ECLI:NL:RBDHA:2020:6235
Rechtbank Den Haag
- Eerste aanleg - enkelvoudig
- Rechtspraak.nl
Machtiging tot het verlenen van verplichte zorg in het kader van de Wet verplichte geestelijke gezondheidszorg
In deze zaak heeft de Rechtbank Den Haag op 24 juni 2020 een beschikking gegeven inzake een verzoek tot het verlenen van een zorgmachtiging, ingediend door de officier van justitie. Dit verzoek was gebaseerd op artikel 6:4 van de Wet verplichte geestelijke gezondheidszorg (Wvggz) en betrof een vrouw, geboren in 1995, die lijdt aan een psychische stoornis, te weten schizofreniespectrum- en andere psychotische stoornissen en depressieve stemmingsstoornissen. De rechtbank heeft vastgesteld dat er geen mogelijkheden voor passende zorg op vrijwillige basis zijn, waardoor verplichte zorg noodzakelijk is. De mondelinge behandeling vond plaats via een telefonische zitting vanwege de coronamaatregelen, waarbij verschillende betrokkenen zijn gehoord.

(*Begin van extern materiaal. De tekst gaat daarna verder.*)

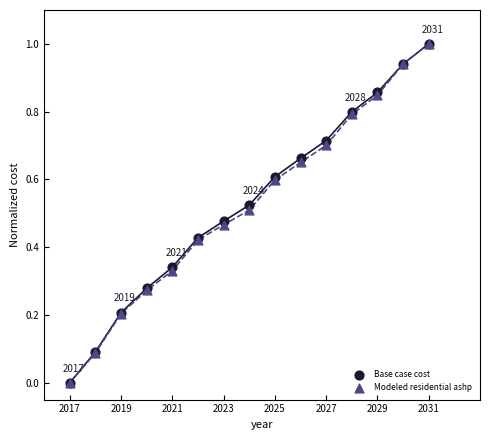

What are all the series names shown in the legend?

Base case cost, Modeled residential ashp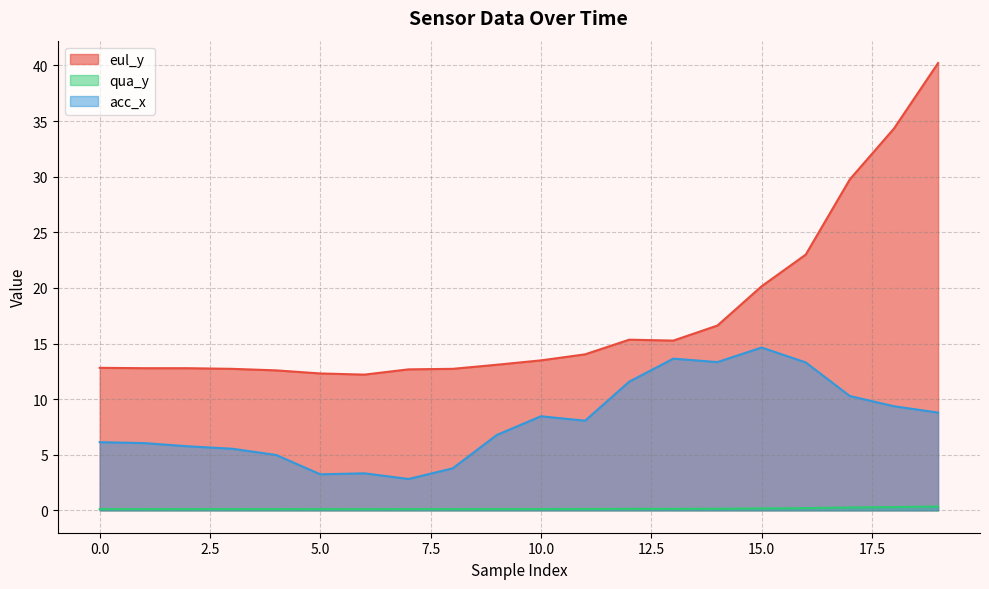

True or false: qua_y and acc_x cross at least once.

False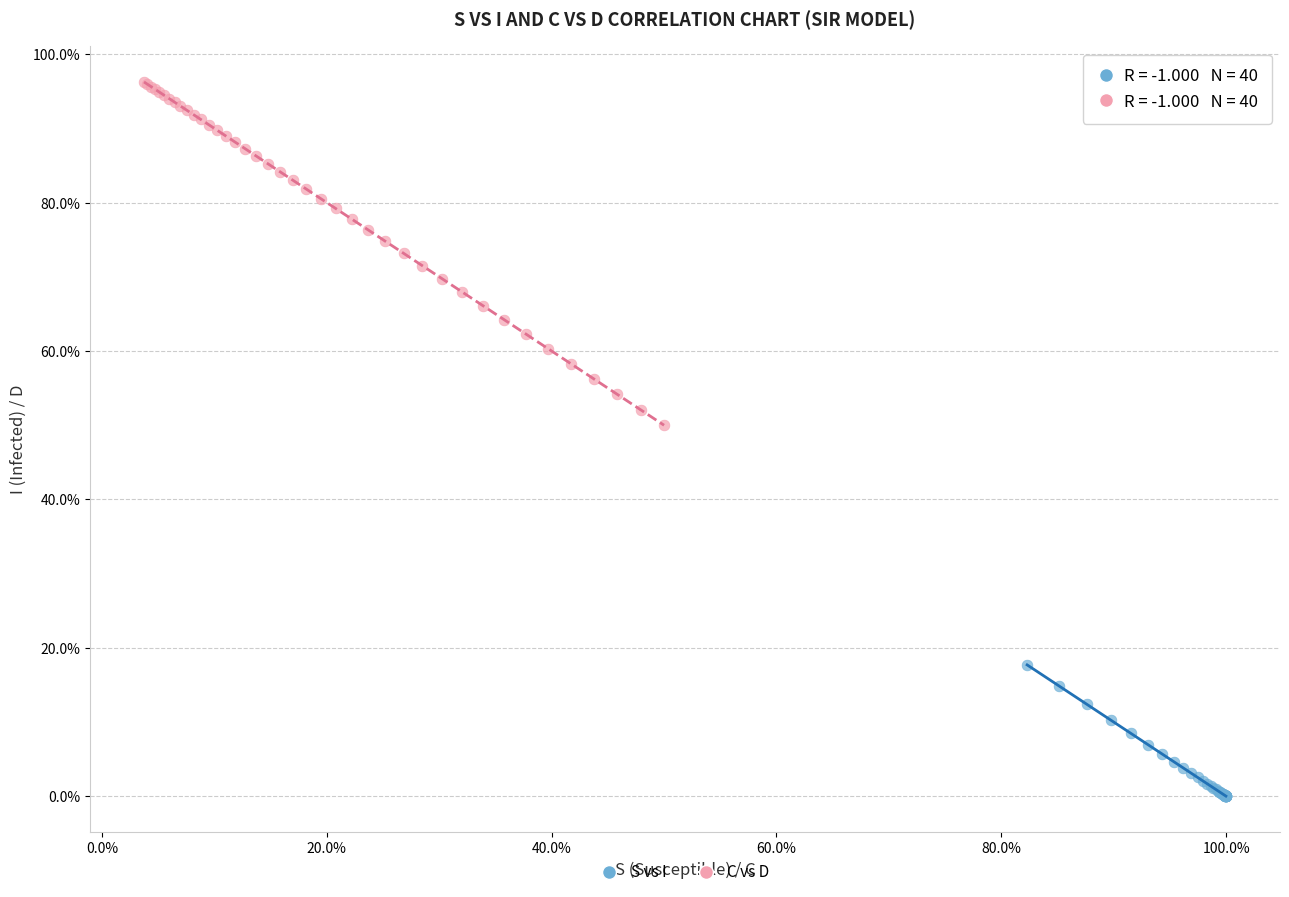

Which series has the widest spread of Y values?

C vs D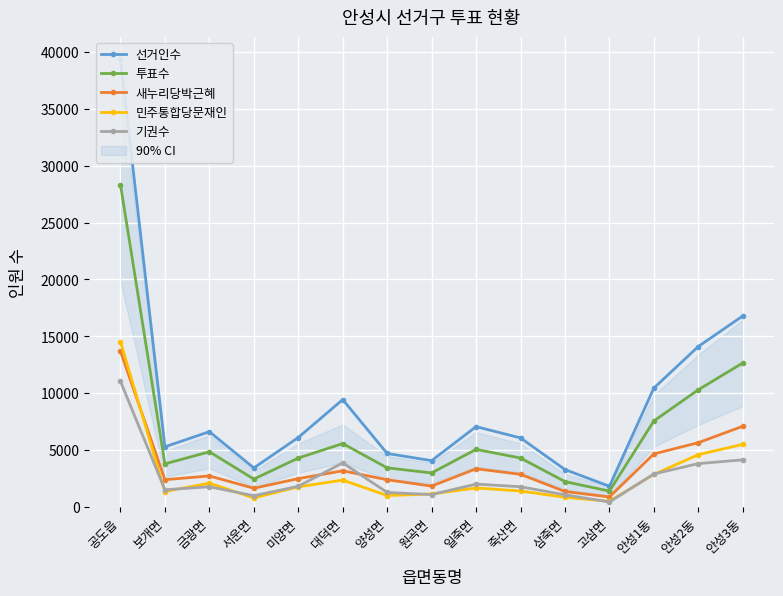

True or false: 선거인수 has a value of 4064 at 원곡면.

True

De rechtbank heeft de standpunten van de betrokkene en haar advocaat gehoord, die zich verzetten tegen de zorgmachtiging. De betrokkene stelde dat het beter met haar gaat en dat zij geen verplichte zorg nodig heeft. De advocaat voerde aan dat de medische verklaring verouderd was en dat de zaak te lang had geduurd. De behandelaars van de betrokkene gaven echter aan dat er zorgen waren over haar ziektebesef en dat zij zonder verplichte zorg mogelijk uit de behandeling zou stappen.

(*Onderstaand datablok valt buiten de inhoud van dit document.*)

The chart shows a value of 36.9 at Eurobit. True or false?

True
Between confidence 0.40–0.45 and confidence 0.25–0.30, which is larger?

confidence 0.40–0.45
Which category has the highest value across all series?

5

De rechtbank oordeelde dat de officier van justitie ontvankelijk was in het verzoek, ondanks de overschrijding van de beslistermijn. De rechtbank concludeerde dat de voorgestelde vormen van verplichte zorg noodzakelijk waren om ernstig nadeel af te wenden. De zorgmachtiging werd verleend, met inachtneming van de voorwaarden voor verplichte zorg zoals vastgelegd in de Wvggz. De beschikking geldt tot en met 24 december 2020, en tegen deze beschikking staat het rechtsmiddel van cassatie open.